When I check in to the hotel, my concierge Güray gestures proudly to the large double-door windows of my fifth-floor room to a stunning vista. The Galata sits on a slope above the Golden Horn, a famous body of water dividing Istanbul’s modern and historic European quarters. It affords breathtaking views of the old town, with the Sultanahmet Mosque front and centre. Sightseeing heavyweights the Blue Mosque and the Hagia Sophia (a former Greek Orthodox Christian patriarchal cathedral built in 537 AD) sit closer to the horizon.

The hotel rooms follow the hammam’s lead in blending old and new. Traditional wallpapers and exquisite bathroom tiles add local touches, while a plush queen bed (with your choice of head rest from the personal pillow menu), stylish hanging lights, and an oversized television provide the necessary creature comforts – not that you’d want to glue your eyes to a screen when such a superlative view is on offer. Seagull squawks and boat horns from the water below add an atmospheric soundtrack, which is interspersed by the stirring lilt of the five daily calls to prayer.

For those in rooms facing away from the Golden Horn, a similar view can be admired from a spacious second-floor breakfast room.
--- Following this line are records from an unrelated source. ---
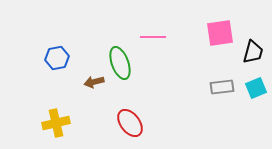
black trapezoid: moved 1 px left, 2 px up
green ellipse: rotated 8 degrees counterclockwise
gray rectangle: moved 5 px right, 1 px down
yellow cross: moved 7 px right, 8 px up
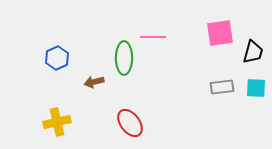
blue hexagon: rotated 15 degrees counterclockwise
green ellipse: moved 4 px right, 5 px up; rotated 20 degrees clockwise
cyan square: rotated 25 degrees clockwise
yellow cross: moved 1 px right, 1 px up
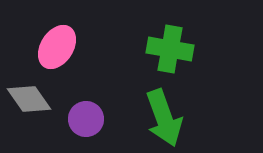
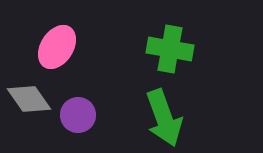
purple circle: moved 8 px left, 4 px up
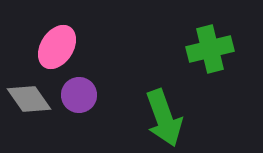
green cross: moved 40 px right; rotated 24 degrees counterclockwise
purple circle: moved 1 px right, 20 px up
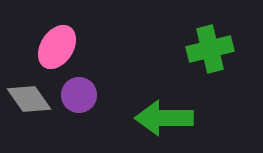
green arrow: rotated 110 degrees clockwise
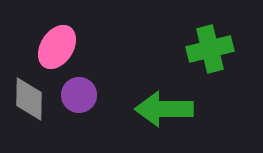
gray diamond: rotated 36 degrees clockwise
green arrow: moved 9 px up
The morning meal features a spread of local and international favourites, with fresh juices and Turkish coffees best enjoyed on the sun-drenched outdoor terrace. The space doubles as a restaurant and bar in the evening. If there is one criticism of the Galata Hotel, it is that on weekends the noise drifts upstairs into the night. 

Strolling across the nearby Galata Bridge during my visit, I spot an elderly gentleman adding bait to his fishing line – no doubt hoping, like his forebears have for centuries, for a bountiful catch from Instanbul’s Bosphorus Strait. As he prepares to cast his line, the fisherman fumbles with a jacket pocket. He reveals an iPhone. It is a classic Istanbul moment – a city with millennia of history where new and old meld in delightful and surprising ways. It now has a hotel to match.  



The hotel is a 30-minute taxi ride from Istanbul’s Ataturk Airport and slightly further away from the new Istanbul Airport, which will welcome most international arrivals by mid-2019.


Rooms at Galata Hotel Istanbul start from T640₺ (A$160) per night, based on double occupancy and breakfast included.